The group's venue, Lambert Hall, said Swackhamer, "is so intimate the music literally vibrates in your body. The music is fantastic, and it's a visceral experience you can't get in a bigger opera house."

"Orfeo ed Euridice (Orpheus and Eurydice)" is based on an ancient Greek myth in which a man, refusing to accept that his beloved is dead, strikes a bargain with the gods to allow him to journey through the underworld to retrieve her. The catch is that he can't look at her until they are both safely back among the living.

More Information

Want to go?

What: "Orfeo ed Euridice"

Where: Lambert Hall, 1703 Heights Blvd.

When: 7:30 p.m. April 8, 14 and 16; 2 p.m.

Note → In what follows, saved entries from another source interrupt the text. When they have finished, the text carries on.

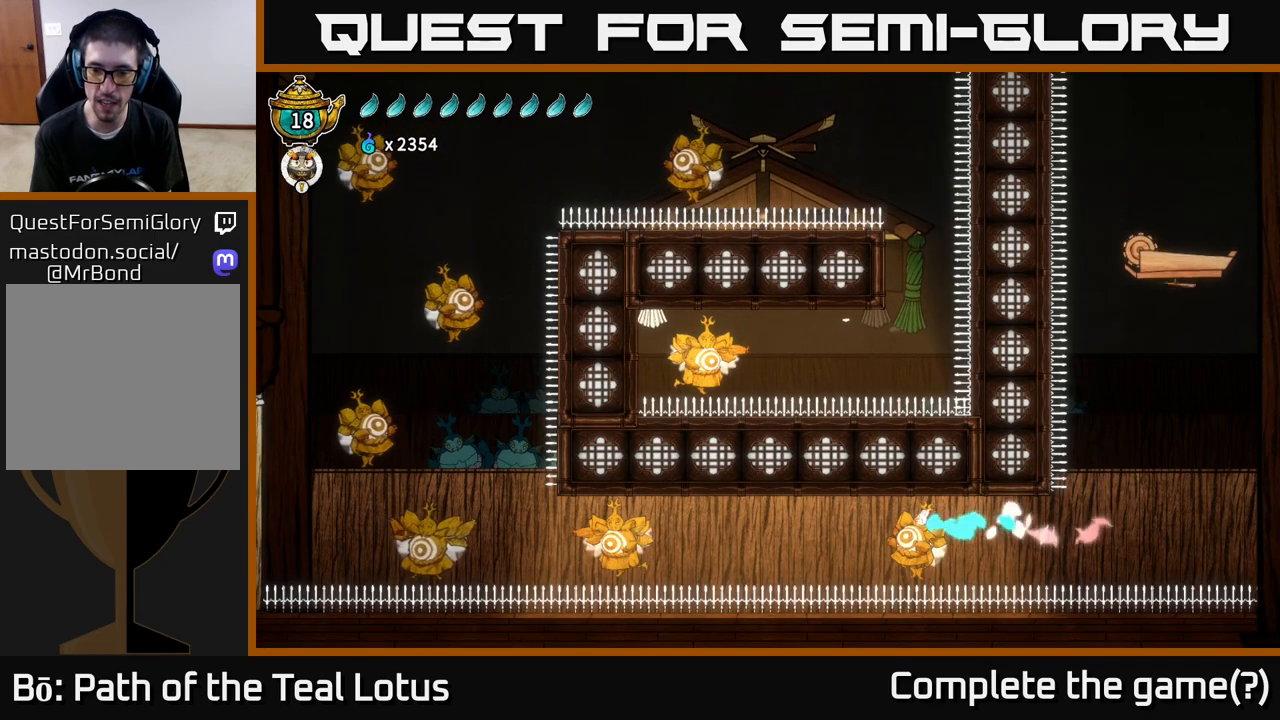
{"buttons": ["L2"], "left_stick": "left", "right_stick": "center", "events": [[17, "L2", "up"], [50, "X", "down"], [167, "A", "down"], [200, "X", "up"], [300, "left_stick", "left"], [417, "A", "up"], [417, "L2", "down"]]}
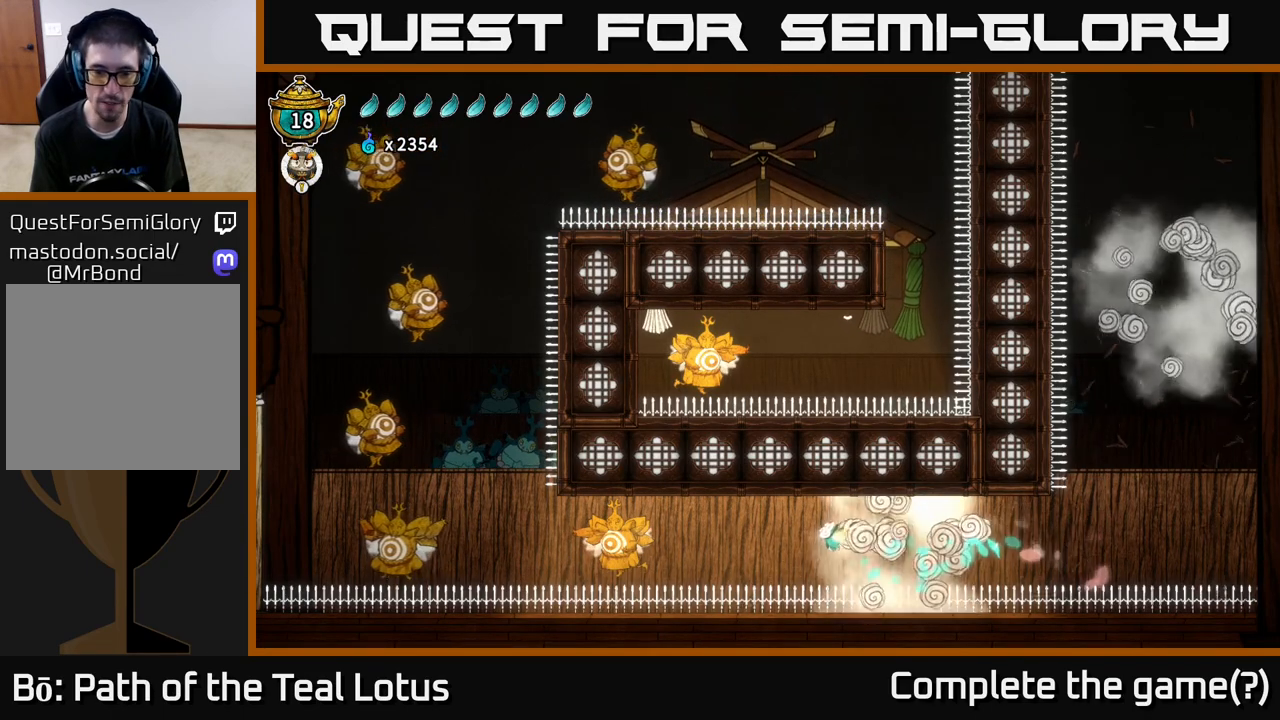
{"buttons": ["A", "L2", "R2"], "left_stick": "up-left", "right_stick": "center", "events": [[367, "R2", "down"], [367, "left_stick", "up-left"], [383, "A", "down"], [417, "A", "up"], [483, "A", "down"]]}
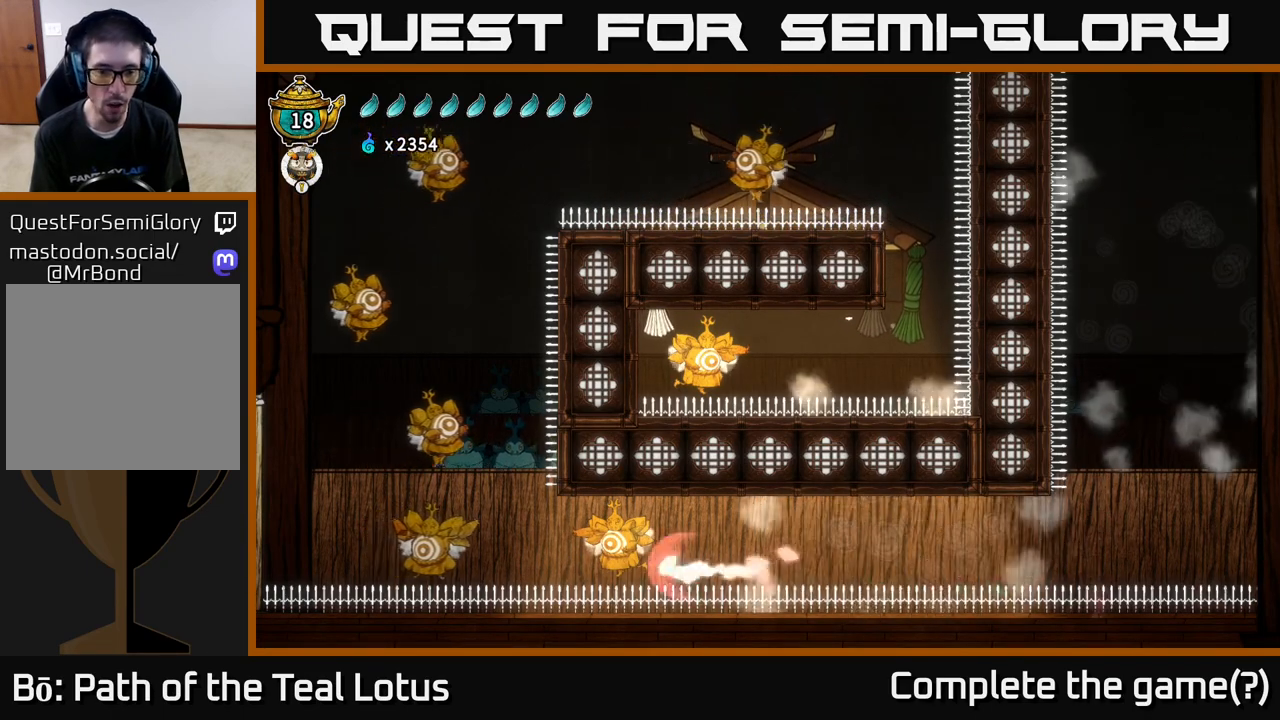
{"buttons": ["A"], "left_stick": "down-left", "right_stick": "center", "events": [[100, "R2", "up"], [117, "X", "down"], [200, "left_stick", "down"], [217, "L2", "up"], [267, "X", "up"], [367, "A", "up"], [400, "left_stick", "down-left"], [450, "A", "down"]]}
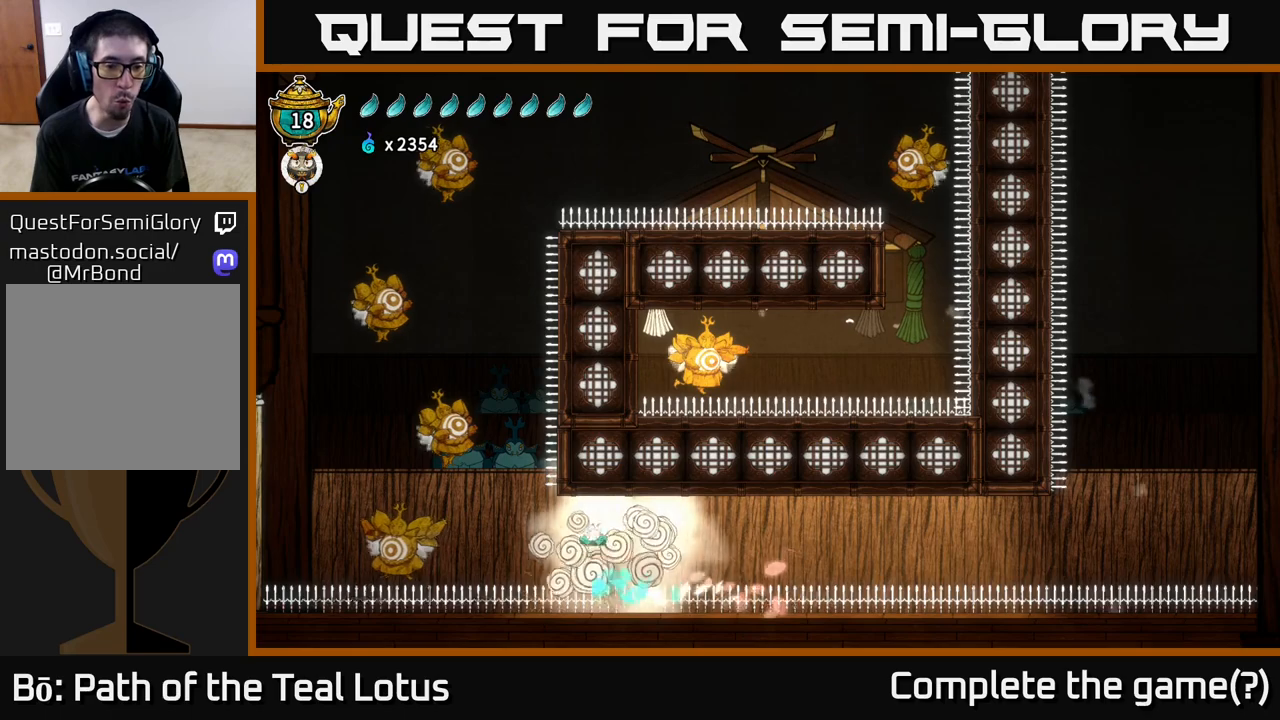
{"buttons": ["L2"], "left_stick": "left", "right_stick": "center", "events": [[50, "left_stick", "left"], [183, "L2", "down"], [417, "A", "up"]]}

April 10

Details: 713-861-5303,www.operaintheheights.org

"Somebody being so obsessed that he would go to Hell and back is very romantic," said Swackhamer.

The director's own husband, Ten Eyck Swackhamer, squired her across country when she decided to leave her career as a high-powered Washington, D.C. trial lawyer to study directing in Seattle, Washington.

"Practicing law made me money but it didn't make me happy," said the director. "We cut ties to stability and packed up and moved."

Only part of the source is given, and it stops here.